Archeologists who have been exploring the world’s largest underwater cave — discovered in Mexico last month — presented their findings on Monday, including fossils of giant sloths and an elaborate shrine to the Mayan god of commerce.
Researchers discovered that two large networks of underwater caves in the Yucatan Peninsula, the Sac Actun and Dos Ojos networks, are in fact connected, forming the largest such structure on Earth.
Diving with scuba gear, they have been exploring the ancient relics left in the caves over millennia, in a project sponsored by the Mexican National Institute of Anthropology and History.

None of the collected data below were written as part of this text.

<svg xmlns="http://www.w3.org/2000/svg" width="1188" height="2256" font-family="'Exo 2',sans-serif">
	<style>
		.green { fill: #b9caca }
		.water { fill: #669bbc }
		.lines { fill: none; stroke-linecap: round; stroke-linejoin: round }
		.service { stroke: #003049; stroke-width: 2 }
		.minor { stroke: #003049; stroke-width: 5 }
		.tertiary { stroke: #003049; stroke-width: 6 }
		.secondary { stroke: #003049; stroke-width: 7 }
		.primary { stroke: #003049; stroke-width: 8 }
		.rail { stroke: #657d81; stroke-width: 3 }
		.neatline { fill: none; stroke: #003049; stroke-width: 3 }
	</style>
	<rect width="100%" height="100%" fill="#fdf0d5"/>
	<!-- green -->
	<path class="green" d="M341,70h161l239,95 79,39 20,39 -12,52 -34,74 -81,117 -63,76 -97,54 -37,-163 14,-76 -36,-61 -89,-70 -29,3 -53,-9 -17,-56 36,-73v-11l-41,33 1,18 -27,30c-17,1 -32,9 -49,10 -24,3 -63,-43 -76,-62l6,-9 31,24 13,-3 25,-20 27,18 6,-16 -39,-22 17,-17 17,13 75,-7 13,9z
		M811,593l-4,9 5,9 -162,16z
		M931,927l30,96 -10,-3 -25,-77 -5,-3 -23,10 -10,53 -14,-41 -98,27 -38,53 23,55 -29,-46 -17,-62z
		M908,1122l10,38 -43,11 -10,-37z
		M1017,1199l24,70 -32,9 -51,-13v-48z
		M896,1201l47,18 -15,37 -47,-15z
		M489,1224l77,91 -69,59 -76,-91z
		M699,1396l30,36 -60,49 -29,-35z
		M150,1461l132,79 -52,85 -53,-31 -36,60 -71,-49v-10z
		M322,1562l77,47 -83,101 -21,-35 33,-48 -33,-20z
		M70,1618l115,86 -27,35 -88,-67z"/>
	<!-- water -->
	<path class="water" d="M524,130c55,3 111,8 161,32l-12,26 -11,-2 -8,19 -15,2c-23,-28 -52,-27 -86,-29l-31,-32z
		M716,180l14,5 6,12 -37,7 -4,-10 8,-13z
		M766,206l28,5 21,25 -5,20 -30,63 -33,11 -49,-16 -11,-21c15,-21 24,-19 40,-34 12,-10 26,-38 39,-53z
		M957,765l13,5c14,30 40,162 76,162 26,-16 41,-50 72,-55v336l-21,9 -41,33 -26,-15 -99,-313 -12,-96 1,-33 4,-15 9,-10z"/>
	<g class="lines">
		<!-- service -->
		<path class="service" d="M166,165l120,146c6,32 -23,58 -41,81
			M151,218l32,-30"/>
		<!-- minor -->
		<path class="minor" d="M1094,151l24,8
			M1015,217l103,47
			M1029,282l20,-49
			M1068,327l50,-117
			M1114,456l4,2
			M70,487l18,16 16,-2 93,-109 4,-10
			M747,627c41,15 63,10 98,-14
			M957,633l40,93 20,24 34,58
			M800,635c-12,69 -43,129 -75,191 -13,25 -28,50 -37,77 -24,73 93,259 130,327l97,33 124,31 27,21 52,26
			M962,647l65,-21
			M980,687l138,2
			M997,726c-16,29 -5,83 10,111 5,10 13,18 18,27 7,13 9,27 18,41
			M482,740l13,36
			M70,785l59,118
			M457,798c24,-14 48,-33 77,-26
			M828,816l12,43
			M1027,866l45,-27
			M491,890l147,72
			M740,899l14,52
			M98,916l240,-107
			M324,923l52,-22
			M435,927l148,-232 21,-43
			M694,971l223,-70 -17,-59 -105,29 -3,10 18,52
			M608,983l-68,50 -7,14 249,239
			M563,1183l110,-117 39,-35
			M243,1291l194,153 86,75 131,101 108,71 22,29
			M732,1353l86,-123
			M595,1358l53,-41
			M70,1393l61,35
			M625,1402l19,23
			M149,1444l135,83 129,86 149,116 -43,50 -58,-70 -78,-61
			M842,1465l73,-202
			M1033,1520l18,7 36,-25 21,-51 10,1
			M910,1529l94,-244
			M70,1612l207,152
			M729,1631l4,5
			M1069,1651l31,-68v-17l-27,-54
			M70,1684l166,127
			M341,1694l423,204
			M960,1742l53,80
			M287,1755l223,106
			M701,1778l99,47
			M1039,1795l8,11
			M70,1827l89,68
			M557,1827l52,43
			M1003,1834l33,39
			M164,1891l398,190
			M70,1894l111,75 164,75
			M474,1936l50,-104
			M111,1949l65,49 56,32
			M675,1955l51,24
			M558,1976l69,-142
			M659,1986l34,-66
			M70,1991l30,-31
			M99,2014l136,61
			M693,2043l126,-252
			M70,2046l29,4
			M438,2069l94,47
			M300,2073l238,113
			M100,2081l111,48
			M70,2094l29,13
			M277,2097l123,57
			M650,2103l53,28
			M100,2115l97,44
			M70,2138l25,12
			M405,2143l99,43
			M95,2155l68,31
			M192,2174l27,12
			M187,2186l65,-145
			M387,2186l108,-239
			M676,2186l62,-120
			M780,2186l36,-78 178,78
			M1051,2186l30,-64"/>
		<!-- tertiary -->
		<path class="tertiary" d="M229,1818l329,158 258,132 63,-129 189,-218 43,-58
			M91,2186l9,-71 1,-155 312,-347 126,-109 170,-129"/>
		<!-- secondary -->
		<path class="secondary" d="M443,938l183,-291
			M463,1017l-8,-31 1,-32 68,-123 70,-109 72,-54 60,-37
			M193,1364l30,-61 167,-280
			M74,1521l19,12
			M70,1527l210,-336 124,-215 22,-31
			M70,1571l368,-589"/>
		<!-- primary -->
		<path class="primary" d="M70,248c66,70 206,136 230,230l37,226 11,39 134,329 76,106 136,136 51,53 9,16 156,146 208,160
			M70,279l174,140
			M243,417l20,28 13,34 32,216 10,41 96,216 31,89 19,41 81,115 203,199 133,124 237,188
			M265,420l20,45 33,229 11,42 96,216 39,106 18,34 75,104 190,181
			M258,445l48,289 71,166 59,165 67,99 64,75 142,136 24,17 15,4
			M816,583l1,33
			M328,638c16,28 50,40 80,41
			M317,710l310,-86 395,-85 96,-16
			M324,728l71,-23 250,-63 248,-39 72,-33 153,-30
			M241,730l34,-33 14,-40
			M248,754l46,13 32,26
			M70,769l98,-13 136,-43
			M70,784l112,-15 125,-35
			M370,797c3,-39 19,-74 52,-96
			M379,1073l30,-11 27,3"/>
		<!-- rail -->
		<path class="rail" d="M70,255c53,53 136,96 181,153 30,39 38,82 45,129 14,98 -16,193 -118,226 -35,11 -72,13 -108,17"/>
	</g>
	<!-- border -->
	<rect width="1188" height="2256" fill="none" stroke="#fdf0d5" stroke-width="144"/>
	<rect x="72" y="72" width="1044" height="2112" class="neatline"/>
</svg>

Photo: AP / Great Mayan Aquifer Project - National Anthropology and History Institute
Researchers believe the water level in the caves has fluctuated over time, and that they were a source of water in times of severe drought — a sometimes perilous one.

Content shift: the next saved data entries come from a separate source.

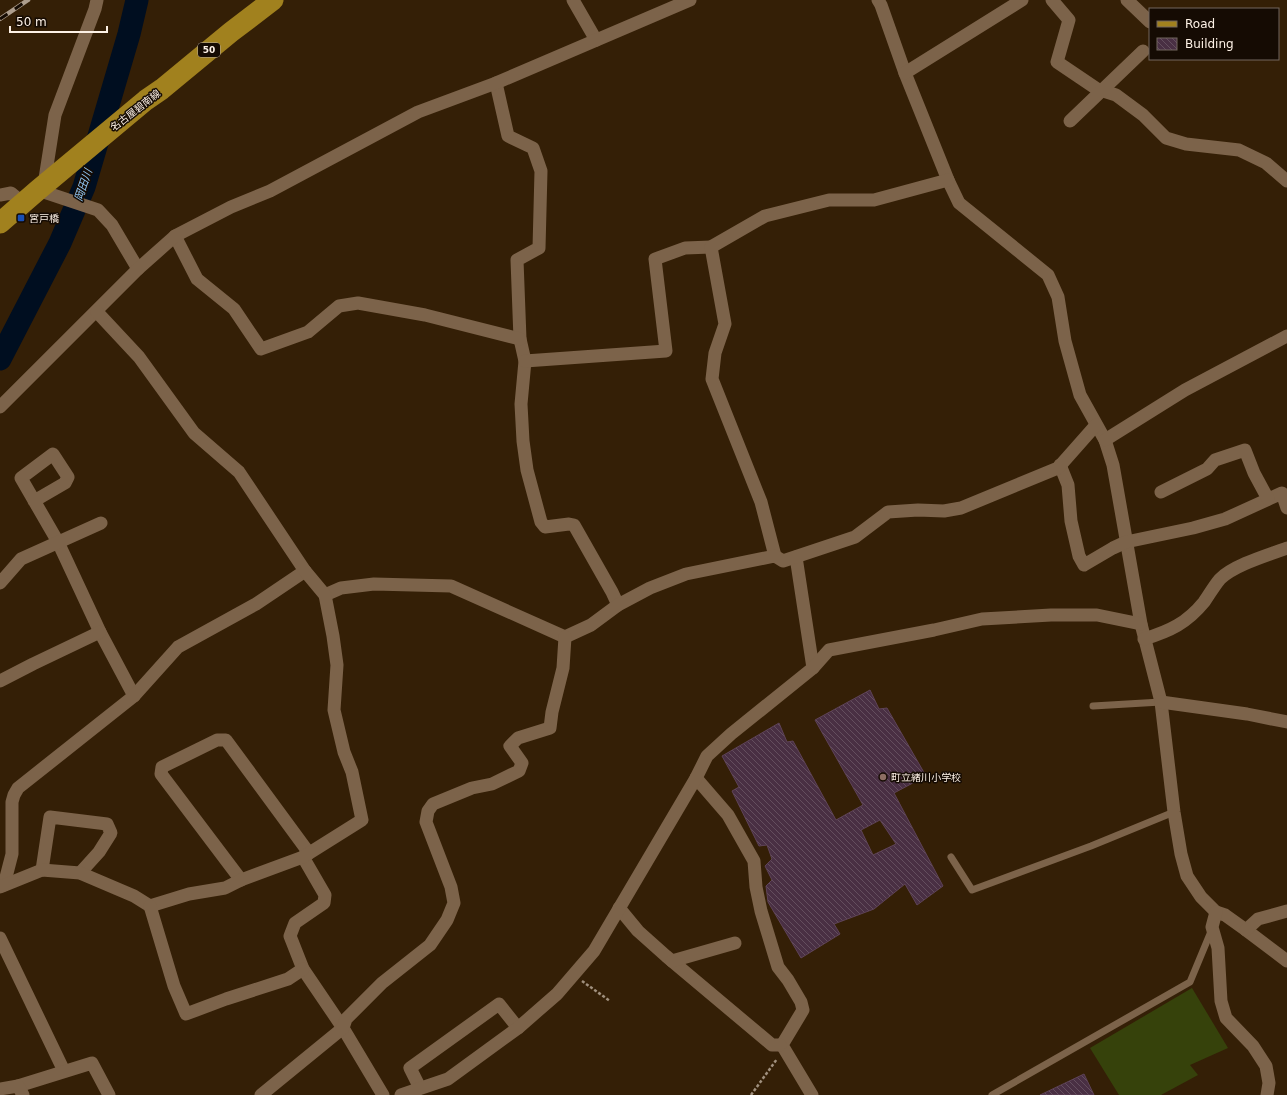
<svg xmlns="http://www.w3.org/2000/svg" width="1287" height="1095" font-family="'DejaVu Sans','Noto Sans JP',sans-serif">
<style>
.pitch{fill:#36420b}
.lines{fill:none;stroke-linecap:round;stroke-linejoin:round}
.river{stroke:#000e20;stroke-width:23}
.building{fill:url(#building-back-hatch);stroke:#5e4357;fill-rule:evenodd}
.path{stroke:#a0907e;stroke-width:2.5;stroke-dasharray:3 2;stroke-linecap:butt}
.lane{stroke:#7c634a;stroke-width:7}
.street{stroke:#7c634a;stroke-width:13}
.primary{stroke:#a1811e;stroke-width:21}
.rail-casing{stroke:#ad9d8d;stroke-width:4.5}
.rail{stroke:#150b03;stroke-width:3;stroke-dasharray:9;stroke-linecap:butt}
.transit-dot{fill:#1a4fb4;stroke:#150b03;stroke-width:1.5}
.education-dot{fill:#8d6e63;stroke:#150b03;stroke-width:1.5}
.labels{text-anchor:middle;stroke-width:3;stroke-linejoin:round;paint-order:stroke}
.shield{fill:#150b03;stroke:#b7aca2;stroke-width:1}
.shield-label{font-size:9px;font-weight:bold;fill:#fdf1e6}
.street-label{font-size:10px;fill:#fdf1e6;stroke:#150b03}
.poi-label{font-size:10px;fill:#fdf1e6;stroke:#150b03;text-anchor:start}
.water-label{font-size:11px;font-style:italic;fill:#91c8f7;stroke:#150b03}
</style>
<defs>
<pattern id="building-back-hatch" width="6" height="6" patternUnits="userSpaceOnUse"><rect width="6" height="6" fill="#492f43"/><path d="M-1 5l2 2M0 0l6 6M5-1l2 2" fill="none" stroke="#644e5e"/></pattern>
</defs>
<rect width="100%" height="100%" fill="#341f06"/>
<path class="pitch" d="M 1192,988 L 1228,1048 L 1190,1065 L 1198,1075 L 1161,1095 L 1119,1095 L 1090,1048 Z"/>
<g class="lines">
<path class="river" d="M 0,359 L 60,243 L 84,187 L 129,34 L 137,0"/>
</g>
<g class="building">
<path d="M 870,690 L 879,709 L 887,708 L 926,776 L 894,793 L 943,886 L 917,905 L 905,884 L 874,909 L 834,924 L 840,934 L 801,958 L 768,902 L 766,886 L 772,880 L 765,866 L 772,859 L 767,845 L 759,846 L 732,791 L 739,787 L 722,756 L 779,723 L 787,742 L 793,741 L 836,820 L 863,805 L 815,720 ZM 880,820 L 896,844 L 873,855 L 861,830 Z"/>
<path d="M 1084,1074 L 1094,1095 L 1040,1095 Z"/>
</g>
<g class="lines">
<g class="path">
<path d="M 582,981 L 610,1001"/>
<path d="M 751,1095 L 777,1059"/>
</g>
<g class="lane">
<path d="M 1093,706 L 1161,702"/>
<path d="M 951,857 L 972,890 L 1091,846 L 1174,812"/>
<path d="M 992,1095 L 1190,982 L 1212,929"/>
</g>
<g class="street">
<path d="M 573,0 L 596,40"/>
<path d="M 878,0 L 881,5 L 905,73 L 948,180 L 959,203 L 1048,275 L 1058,297 L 1065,341 L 1080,395 L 1105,440 L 1113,465 L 1141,624 L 1161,702 L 1174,812 L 1181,854 L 1187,876 L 1201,897 L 1216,912 L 1225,915 L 1246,930 L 1287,961"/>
<path d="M 1052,0 L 1069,20 L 1057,62 L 1097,89 L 1116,95 L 1143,115 L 1166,138 L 1186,144 L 1239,150 L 1266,163 L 1287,181"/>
<path d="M 1127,0 L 1150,22"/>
<path d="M 905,73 L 1022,0"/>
<path d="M 496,83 L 508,136 L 533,148 L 541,171 L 539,248 L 517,260 L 520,339 L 525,361 L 521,404 L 523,441 L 527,470 L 541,522 L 545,527 L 569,524 L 574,525 L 612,592 L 618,605"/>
<path d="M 1070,121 L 1143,51"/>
<path d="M 44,185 L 55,115 L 95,9 L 97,0"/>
<path d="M 38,190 L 98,210 L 112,225 L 138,269"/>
<path d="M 0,195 L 11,193 L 23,203"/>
<path d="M 175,236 L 197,279 L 234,309 L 261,349 L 308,332 L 339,306 L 358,303 L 425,315 L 520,339"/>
<path d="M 525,361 L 666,351 L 655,259 L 685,248 L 711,247"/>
<path d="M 0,407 L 138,269 L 175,236 L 231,207 L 270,191 L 418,112 L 496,83 L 690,0"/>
<path d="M 1105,440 L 1185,390 L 1287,336"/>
<path d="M 1060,465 L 1068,485 L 1071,521 L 1079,556 L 1084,565 L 1113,548 L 1126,542 L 1193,528 L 1225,519 L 1282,493 L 1287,508"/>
<path d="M 1161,492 L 1207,469 L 1215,460 L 1245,450 L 1254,473 L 1268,499"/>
<path d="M 34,501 L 65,483 L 68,477 L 53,454 L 21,478 L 58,542 L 100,632 L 134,696"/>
<path d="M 775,556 L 761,502 L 712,379 L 715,353 L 725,324 L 711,247 L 765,216 L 829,200 L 874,200 L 948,180"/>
<path d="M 796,557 L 813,668"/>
<path d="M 0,583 L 21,559 L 101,523"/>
<path d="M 325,595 L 341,588 L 374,584 L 451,586 L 565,637"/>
<path d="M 565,637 L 591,625 L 618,605 L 650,588 L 686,574 L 775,556 L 783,561 L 855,537 L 888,512 L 918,510 L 944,511 L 961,508 L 1058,468 L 1096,425"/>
<path d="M 1144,639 C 1170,631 1187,623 1204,602 C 1209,595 1214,586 1220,579 C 1234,565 1268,555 1287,548"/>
<path d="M 0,681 L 33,664 L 100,632"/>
<path d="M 1161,702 L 1247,714 L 1287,722"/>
<path d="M 696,778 L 728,815 L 754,861 L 756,887 L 761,911 L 778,967 L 788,980 L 801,1002 L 803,1010 L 782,1045 L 812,1095"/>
<path d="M 303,857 L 325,895 L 324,903 L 295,923 L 290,936 L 303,969 L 343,1028 L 383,1095"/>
<path d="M 42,870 L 50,817 L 107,824 L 111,833 L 99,852 L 80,873"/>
<path d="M 241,880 L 161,774 L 162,767 L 217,740 L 226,740 L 309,853"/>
<path d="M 4,885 L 12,854 L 12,802 L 14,795 L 18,788 L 134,696 L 178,647 L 256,604 L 305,571"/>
<path d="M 0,887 L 42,870 L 80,873 L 134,896 L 150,906 L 189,894 L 225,888 L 241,880 L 303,857 L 362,820 L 352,772 L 344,752 L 334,710 L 337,665 L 333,636 L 325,595 L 305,571 L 239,472 L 194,433 L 139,357 L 97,312"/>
<path d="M 150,906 L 174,986 L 186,1014 L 226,999 L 288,979 L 303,969"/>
<path d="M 619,908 L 638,931 L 666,956 L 772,1045 L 780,1045"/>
<path d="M 1216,912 L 1212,927 L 1218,948 L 1221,1001 L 1226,1018 L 1253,1046 L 1266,1066 L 1269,1083 L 1267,1095"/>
<path d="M 1246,930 L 1258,919 L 1287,911"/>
<path d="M 0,938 L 64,1071"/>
<path d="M 672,961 L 735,943"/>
<path d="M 18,1086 L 92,1063 L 109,1095"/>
<path d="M 420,1088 L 410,1068 L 499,1004 L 518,1028"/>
<path d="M 0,1089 L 18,1086 L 23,1095"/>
<path d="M 261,1095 L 343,1028 L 346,1019 L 382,983 L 430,945 L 447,920 L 454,903 L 451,887 L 426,822 L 428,811 L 433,804 L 472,788 L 492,784 L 519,771 L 522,763 L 510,746 L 518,738 L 550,728 L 552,712 L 563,668 L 565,637"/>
<path d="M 401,1095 L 448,1079 L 518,1028 L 557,994 L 594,951 L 696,778 L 707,756 L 731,734 L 813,668 L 829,650 L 934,630 L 982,619 L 1051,615 L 1097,615 L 1141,624"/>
</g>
<path class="primary" d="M 0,223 L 38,190 L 146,100 L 162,89 L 231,32 L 273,0"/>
<g class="rail-casing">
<path id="rail" d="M 0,19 L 28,0"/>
</g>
<use href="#rail" class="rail"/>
</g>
<rect class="transit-dot" x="17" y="214" width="8" height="8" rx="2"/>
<circle class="education-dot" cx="883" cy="777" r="4"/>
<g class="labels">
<rect class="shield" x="198" y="43" width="22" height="14" rx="3"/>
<g class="shield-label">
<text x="209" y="53">50</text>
</g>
<g class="street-label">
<text transform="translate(135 110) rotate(-38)" y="4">名古屋碧南線</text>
</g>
<g class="poi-label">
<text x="29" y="222">宮戸橋</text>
<text x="891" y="781">町立緒川小学校</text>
</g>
<g class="water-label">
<text transform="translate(83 185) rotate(-71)" y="4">岡田川</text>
</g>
</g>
<rect x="1149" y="8" width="130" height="52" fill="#150b03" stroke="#72675e"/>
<rect x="1157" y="21" width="20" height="6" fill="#a1811e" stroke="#72675e"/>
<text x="1185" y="28" font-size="12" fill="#fdf1e6">Road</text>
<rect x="1157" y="38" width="20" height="12" fill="url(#building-back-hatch)" stroke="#72675e"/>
<text x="1185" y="48" font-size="12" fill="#fdf1e6">Building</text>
<path d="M10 26v6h97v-6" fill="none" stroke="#fdf1e6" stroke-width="2"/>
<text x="16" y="26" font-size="12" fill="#fdf1e6" stroke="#150b03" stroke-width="3" paint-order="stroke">50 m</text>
</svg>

Some of the animals and humans who ventured inside never made it out alive. Today, their remains are a treasure trove for scientists, enabling them to piece together bits of the cave’s history dating all the way back to the Pleistocene epoch (2.6 million to 11,700 years ago).
The animal remains include gomphotheres — an extinct elephant-like animal — as well as giant sloths and bears, archeologists told a news conference.
Photo: AP / Great Mayan Aquifer Project - National Anthropology and History Institute
Then there are the artifacts left inside by humans: burned human bones, ceramics, wall etchings and more.
“It is very unlikely that there is another site in the world with these characteristics. There is an impressive amount of archeological artifacts inside, and the level of preservation is also impressive,” underwater archeologist Guillermo de Anda said.
The relics include a shrine to the Mayan god of war and commerce, with a staircase accessed through a sinkhole in the middle of the jungle.
Many of the other hundreds of sinkholes that connect to the cave have elaborate signs of ritual activity around them, archeologists said.
The ancient Mayans viewed caves, “especially ones that led to water, as extremely sacred places,” the institute said.